The trailer for Rogue One: A Star Wars Story has me very excited, regardless if it fails to be a great movie. Its director Gareth Edwards doesn't have the resume to guarantee the vast potential of Rian Johnson helming Episode VIII, but as I keep saying to prequel apologists everywhere, George Lucas' non-involvement will only make for a better Star Wars movie.
The content in the trailer does something very important: It shows me footage of the prequel that I was never given. You see, it took a little bit of retrospective realization that the biggest mistake of Lucas' prequel trilogy was that it didn't work as the first three episodes in a six-episode saga. Episodes I - III give away all the big secrets of Episodes IV - VI.
If Lucas had been more clever, he might have invented all new characters who represent good people of the Old Republic and are told to turn to the Jedi for help. Eventually, Obi-Wan Kenobi and Anakin Skywalker get involved as mystical supporting characters but never divulge details about how their powers work. Eventually, it is implied that Anakin Skywalker has been killed, the Empire rises and a scary Sith Lord named Darth Vader is leading massacres of the Jedi -and any people who will not bow to the new Emperor. We never see what Yoda looks like; the Emperor is barely shown; there certainly isn't a cartoonish unfunny character intended as comic relief for infants; but above all, the films atmosphere of costumes and technology appropriately lead up to the limited production style of the original.
Rogue One looks to be the closest thing to such a vision coming true. Its detachment from the Skywalker family and its invention of all-new characters who exist in a time that appears as if it could lead up to only the minutes before the first grand shot of the first Star Wars movie.
If there was anything that I appreciated about the 1997 Special Editions of the original Trilogy, it was the use of modern tools to recreate the film's spaceships and show them doing a little bit more. I could delve further into my opinion of those re-issues and the concept of digitally doctoring classic movies in general, but I'll save it for another entry. I'll just say that thanks to this trailer I've seen a dozen Star Destroyers surrounding the Death Star as it receives its finishing touches and I'm very stoked.
Edwards and his co-writers (which interestingly includes ILM digital pioneer John Knoll) are likely to make a self-serious movie lacking the light-hearted element that made The Force Awakens work for me, but it's still more than likely be more effective at doom-and-gloom melodrama, digital cinematography, and special effects than Lucas' attempt at doing the same with Revenge of the Sith.
I have yet to see Felicity Jones as anything more than a one-note actress with a pretty face, but this movie may not require a lot of emotional range from her character. Forest Whitaker looks over-the-top, Mexican actor Diego Luna looks a lot like Biggs Darklighter but doesn't speak in the trailer, Genevieve O'Reilly gets a second chance to shine as Mon Mothma (and not wind up on the cutting room floor of an inept prequel) and the briefly-seen Ben Mendelsohn is sure to be excellent.
Alexandre Desplat is among the best composers working today and demonstrates more versatility than any I can think of.
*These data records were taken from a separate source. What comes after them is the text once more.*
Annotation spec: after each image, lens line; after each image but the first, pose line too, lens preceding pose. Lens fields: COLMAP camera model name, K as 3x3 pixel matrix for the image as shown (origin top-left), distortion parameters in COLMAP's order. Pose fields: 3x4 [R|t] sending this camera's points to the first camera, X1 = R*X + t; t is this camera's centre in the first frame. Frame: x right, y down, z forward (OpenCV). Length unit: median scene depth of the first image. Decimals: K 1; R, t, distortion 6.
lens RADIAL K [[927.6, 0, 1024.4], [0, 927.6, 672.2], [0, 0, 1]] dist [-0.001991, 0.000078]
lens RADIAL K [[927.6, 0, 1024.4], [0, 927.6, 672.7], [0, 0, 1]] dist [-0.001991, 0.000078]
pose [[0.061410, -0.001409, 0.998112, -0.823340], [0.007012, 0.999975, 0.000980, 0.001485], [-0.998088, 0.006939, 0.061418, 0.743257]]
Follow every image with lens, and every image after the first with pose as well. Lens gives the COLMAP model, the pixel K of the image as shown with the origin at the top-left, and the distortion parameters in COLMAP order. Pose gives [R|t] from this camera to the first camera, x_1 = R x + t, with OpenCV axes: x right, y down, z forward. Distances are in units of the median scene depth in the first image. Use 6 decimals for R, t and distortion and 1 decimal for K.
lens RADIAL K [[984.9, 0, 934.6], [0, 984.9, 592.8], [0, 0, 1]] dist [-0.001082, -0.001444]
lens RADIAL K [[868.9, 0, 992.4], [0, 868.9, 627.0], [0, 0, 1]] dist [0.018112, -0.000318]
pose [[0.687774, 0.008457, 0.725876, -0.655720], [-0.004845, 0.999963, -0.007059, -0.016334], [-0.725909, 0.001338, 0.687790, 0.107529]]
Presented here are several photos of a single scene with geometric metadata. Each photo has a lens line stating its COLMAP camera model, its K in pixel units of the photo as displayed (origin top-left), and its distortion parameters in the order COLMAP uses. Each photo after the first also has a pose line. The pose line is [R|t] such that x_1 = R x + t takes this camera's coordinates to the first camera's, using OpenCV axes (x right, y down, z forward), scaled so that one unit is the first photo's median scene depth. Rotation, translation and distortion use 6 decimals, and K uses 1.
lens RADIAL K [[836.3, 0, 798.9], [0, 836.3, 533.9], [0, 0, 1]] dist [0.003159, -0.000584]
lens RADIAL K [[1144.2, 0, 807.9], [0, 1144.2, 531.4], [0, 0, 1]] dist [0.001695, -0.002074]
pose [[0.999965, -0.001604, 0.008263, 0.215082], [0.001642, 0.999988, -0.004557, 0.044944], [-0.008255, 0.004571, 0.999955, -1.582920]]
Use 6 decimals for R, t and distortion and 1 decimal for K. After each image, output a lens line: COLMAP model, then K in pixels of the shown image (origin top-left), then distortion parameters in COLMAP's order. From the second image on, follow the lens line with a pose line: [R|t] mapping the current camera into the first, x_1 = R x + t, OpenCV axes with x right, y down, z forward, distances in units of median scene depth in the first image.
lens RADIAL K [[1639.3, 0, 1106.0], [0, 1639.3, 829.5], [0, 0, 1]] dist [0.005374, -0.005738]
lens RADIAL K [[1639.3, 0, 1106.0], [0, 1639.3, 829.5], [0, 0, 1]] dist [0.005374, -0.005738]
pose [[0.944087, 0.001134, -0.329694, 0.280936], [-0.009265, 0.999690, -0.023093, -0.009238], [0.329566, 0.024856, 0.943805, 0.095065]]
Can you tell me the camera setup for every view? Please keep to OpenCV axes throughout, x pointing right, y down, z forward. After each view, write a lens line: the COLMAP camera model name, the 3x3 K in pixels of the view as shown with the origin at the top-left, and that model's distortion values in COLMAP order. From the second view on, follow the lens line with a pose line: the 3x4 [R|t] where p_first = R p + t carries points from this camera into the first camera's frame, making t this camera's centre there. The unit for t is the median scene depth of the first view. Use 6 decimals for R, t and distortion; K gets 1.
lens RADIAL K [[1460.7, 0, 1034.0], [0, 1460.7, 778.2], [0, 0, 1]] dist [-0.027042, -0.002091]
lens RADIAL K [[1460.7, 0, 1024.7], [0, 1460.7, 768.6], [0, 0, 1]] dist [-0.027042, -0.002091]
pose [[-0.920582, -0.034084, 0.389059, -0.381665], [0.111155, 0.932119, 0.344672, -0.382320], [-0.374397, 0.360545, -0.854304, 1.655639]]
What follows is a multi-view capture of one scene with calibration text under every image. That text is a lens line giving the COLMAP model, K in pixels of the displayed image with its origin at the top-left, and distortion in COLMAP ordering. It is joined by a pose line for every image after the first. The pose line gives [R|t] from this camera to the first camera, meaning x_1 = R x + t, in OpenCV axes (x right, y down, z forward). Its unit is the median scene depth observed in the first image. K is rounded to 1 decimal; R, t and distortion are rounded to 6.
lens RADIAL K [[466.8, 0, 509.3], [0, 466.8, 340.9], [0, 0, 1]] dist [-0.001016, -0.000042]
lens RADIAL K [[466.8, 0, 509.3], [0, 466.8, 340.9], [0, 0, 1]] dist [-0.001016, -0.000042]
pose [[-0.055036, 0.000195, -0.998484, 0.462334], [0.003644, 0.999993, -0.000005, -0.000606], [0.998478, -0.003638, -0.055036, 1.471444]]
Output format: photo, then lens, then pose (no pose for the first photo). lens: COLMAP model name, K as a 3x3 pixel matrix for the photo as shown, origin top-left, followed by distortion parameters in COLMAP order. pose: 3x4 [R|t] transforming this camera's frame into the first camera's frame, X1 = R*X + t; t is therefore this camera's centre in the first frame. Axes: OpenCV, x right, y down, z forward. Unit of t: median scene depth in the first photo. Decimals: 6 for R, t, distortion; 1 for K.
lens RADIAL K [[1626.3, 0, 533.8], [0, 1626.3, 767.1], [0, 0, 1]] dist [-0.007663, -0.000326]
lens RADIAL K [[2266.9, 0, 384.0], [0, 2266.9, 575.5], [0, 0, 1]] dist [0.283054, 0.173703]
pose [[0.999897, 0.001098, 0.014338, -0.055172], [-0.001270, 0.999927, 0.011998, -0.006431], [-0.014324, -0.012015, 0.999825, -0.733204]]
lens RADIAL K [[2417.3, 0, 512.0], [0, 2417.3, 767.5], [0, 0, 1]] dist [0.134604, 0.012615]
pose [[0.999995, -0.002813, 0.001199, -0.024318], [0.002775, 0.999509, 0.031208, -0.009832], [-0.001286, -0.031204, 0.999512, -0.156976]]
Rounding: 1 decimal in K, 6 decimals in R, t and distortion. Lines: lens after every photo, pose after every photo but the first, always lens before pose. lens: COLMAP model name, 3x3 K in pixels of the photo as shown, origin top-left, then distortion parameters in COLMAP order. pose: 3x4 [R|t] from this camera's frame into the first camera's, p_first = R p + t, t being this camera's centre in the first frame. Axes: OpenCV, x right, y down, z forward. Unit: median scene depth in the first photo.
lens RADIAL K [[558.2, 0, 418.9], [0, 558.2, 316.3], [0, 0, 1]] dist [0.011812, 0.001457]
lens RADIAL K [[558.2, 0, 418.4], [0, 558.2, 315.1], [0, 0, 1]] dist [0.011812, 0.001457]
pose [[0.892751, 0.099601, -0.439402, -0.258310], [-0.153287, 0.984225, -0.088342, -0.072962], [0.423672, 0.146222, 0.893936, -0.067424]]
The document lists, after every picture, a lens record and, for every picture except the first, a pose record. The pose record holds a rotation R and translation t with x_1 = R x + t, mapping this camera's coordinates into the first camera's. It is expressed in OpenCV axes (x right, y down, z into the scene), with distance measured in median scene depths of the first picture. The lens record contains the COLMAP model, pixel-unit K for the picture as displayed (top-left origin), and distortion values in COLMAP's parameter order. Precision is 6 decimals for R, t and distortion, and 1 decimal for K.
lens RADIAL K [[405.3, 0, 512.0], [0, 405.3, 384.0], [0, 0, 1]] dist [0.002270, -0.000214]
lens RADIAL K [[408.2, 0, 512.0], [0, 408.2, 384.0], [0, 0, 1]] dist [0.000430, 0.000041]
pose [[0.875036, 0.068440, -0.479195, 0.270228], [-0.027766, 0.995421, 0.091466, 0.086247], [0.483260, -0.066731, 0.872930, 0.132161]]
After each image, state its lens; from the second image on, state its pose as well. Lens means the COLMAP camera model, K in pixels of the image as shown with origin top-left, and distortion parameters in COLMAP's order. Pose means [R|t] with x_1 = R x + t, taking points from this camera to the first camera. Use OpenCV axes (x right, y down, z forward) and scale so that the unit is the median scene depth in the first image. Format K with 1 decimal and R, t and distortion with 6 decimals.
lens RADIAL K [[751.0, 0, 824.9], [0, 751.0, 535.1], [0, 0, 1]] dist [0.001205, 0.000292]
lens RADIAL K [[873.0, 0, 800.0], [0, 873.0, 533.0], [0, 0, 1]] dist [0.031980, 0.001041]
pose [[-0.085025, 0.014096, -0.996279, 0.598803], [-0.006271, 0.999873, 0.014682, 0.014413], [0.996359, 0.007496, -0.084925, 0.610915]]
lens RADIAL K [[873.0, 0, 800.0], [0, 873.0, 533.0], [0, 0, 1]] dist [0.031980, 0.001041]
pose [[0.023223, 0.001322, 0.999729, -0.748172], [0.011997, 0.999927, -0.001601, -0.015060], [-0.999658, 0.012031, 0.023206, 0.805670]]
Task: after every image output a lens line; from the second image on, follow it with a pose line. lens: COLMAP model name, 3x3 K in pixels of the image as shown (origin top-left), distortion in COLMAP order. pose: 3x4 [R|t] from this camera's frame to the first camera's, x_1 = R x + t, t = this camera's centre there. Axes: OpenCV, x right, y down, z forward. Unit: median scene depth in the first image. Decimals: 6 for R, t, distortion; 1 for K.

I am very exited to hear what unique touch he has on the film's atmosphere.
I'm hoping that Disney/Lucasfilm choose to stylistically liberate themselves from the other Star Wars films in the "Star Wars Story" series. They could exercise the right to utilize the normally scarce cinematic techniques of the existing seven movies (Slow-motion, flashbacks, etc). I'd also be very happy if they don't use the Star Wars Theme and opening crawl at the beginning of any of them, reserving Williams' most famous piece for where it counts.
I'm running out of metaphors for how Lucas wronged his own creation, so I won't use any. The beauty in what's happening now is that even when a subpar filmmaker is given a Star Wars project, if they really love Star Wars then I guarantee you that they love it more than George Lucas does and it may inspire their best work.